DZIEWCZYNKI PAMIETAJCIE O SWOIM POSIEWIE POD KONIEC CIAZY !!!!!!
No i pochwale Wam sie kochane :-) wczoraj kupilismy caly komplecik do lozeczka :-) jechalismy tylko po nowy materacyk a wyszlismy z zestawikiem dla naszej malej krolewny:-) fakt ze narazie podusia i kolderka nie beda potrzebne ile juz mamy z glowy.
kurcze wisienka i maqnio w szpitalu , we wtorek ja... zaczyna sie
wyczekany ja tez mam takie bole w pachwinach, w nocy przez to mam problem odwrocic sie na drugi bok tak ciagnie.

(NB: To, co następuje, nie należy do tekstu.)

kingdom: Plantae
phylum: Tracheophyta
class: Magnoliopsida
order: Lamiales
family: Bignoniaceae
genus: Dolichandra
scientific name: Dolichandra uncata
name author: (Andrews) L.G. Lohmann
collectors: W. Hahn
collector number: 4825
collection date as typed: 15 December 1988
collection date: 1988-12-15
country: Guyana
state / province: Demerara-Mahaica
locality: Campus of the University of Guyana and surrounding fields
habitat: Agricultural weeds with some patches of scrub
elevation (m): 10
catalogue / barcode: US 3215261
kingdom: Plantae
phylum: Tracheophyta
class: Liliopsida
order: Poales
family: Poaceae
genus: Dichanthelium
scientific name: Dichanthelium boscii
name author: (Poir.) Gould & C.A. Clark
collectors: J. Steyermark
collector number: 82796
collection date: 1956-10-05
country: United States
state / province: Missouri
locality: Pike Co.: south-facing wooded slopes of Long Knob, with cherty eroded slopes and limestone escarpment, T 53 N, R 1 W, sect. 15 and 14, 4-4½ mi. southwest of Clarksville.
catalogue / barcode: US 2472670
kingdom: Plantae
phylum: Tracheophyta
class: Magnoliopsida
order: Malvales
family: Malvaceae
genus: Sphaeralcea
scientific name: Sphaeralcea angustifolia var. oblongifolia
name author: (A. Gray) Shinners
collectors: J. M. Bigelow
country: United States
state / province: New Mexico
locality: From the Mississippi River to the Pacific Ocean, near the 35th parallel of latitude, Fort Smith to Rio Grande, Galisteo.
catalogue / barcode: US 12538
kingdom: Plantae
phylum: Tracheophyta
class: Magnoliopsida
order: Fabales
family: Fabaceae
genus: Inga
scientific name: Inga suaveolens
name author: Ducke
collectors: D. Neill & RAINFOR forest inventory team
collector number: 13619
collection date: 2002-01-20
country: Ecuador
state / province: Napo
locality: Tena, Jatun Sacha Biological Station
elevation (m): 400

ale glowa do gory!! pamietaj ze grunt to dobre nastawienie i pozytywne myslenie!! bedzie dobrze, nie moze byc inaczej!!
 
reklama
Wyczekany, czegoz sie kobieto znowu martwisz na zapas???? Przeciez brzuch twardy masz nie pierwszy raz, a szyjke masz piekna. Wlasciwie to juz na tym etapie powinna Ci sie skracac! Mowimy Ci, ze kazda z nas ma takie bole w nocy, bo macica jest ciezka i "zawieszenie" nie wyrabia... Dotrwalam z takim twardym brzucholem do 36 tyg, dotrwasz i Ty! A mam zamiar wytrzymac jeszcze jakies 2 tygodnie. Prosze wlaczyc wreszcie pozytywne myslenie:wściekła/y:
(i znowu na Ciebie nakrzyczalam;-))

Mama Kubka - posiew zrobiony, paciorkowiec pewnie jest (maz dzis odbierze wyniki), bo juz kiedys mi wyszedl. Jejku, trzymam kciuki zeby wszystko dobrze poszlo!!!!!!!!!!!!! We wtorek bedziemy kibicowac i Tobie i Julici. Sciskam mocno:happy:

MlodaM - jak nie donosisz??? Lez i donosisz nawet z bardzo miekka szyjka. Moja kolezanka lazila z byle jaka, rozmiekczona szyjka od 28 tygodnia, a urodzila w 37. Jak najmniej w pozycji horyzontalnej i dacie rade, zobaczysz! Dali Ci jakies leki?